Your objective: Please retype the material beneath this task exactly, starting with its first line and finishing with the line containing "### 3. Robot".

:: Task input ::

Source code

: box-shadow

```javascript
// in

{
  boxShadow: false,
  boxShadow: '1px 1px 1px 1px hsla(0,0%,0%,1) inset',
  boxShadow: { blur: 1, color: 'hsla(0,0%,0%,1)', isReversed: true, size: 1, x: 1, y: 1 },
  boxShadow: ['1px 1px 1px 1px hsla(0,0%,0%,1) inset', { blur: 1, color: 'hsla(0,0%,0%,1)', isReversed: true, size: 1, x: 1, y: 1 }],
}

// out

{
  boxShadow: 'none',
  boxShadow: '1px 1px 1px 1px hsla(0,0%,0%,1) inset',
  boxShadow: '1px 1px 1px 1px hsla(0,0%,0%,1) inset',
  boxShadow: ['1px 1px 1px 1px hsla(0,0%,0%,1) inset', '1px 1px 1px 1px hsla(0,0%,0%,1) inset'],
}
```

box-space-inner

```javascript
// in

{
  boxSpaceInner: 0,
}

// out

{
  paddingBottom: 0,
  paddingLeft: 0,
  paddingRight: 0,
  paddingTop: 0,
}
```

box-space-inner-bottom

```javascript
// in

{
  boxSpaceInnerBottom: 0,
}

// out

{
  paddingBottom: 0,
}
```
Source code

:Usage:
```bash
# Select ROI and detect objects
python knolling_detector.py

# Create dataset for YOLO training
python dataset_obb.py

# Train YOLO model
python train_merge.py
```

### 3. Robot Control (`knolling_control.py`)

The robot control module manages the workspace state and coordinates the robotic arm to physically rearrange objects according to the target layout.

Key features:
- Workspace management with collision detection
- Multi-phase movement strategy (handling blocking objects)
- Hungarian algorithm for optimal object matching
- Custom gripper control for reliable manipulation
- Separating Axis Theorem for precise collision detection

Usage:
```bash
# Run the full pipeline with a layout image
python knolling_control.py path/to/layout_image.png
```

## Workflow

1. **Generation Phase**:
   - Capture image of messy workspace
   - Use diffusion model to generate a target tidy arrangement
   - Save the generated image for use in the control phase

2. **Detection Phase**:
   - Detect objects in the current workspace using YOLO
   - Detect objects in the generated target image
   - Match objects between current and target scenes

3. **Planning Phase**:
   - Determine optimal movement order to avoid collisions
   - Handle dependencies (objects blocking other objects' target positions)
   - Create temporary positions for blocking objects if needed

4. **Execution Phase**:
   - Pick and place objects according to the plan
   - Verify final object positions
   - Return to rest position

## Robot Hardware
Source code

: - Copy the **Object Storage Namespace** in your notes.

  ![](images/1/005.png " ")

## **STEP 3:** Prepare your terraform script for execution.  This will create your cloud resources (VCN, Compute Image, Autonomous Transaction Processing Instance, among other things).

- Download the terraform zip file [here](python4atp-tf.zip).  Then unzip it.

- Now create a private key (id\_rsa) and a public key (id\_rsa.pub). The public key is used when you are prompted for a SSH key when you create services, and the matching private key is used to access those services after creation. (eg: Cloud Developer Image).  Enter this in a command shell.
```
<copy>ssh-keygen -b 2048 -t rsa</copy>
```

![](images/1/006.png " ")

:::

Response to this task:
Source code

: box-shadow

```javascript
// in

{
  boxShadow: false,
  boxShadow: '1px 1px 1px 1px hsla(0,0%,0%,1) inset',
  boxShadow: { blur: 1, color: 'hsla(0,0%,0%,1)', isReversed: true, size: 1, x: 1, y: 1 },
  boxShadow: ['1px 1px 1px 1px hsla(0,0%,0%,1) inset', { blur: 1, color: 'hsla(0,0%,0%,1)', isReversed: true, size: 1, x: 1, y: 1 }],
}

// out

{
  boxShadow: 'none',
  boxShadow: '1px 1px 1px 1px hsla(0,0%,0%,1) inset',
  boxShadow: '1px 1px 1px 1px hsla(0,0%,0%,1) inset',
  boxShadow: ['1px 1px 1px 1px hsla(0,0%,0%,1) inset', '1px 1px 1px 1px hsla(0,0%,0%,1) inset'],
}
```

box-space-inner

```javascript
// in

{
  boxSpaceInner: 0,
}

// out

{
  paddingBottom: 0,
  paddingLeft: 0,
  paddingRight: 0,
  paddingTop: 0,
}
```

box-space-inner-bottom

```javascript
// in

{
  boxSpaceInnerBottom: 0,
}

// out

{
  paddingBottom: 0,
}
```
Source code

:Usage:
```bash
# Select ROI and detect objects
python knolling_detector.py

# Create dataset for YOLO training
python dataset_obb.py

# Train YOLO model
python train_merge.py
```

### 3. Robot Control (`knolling_control.py`)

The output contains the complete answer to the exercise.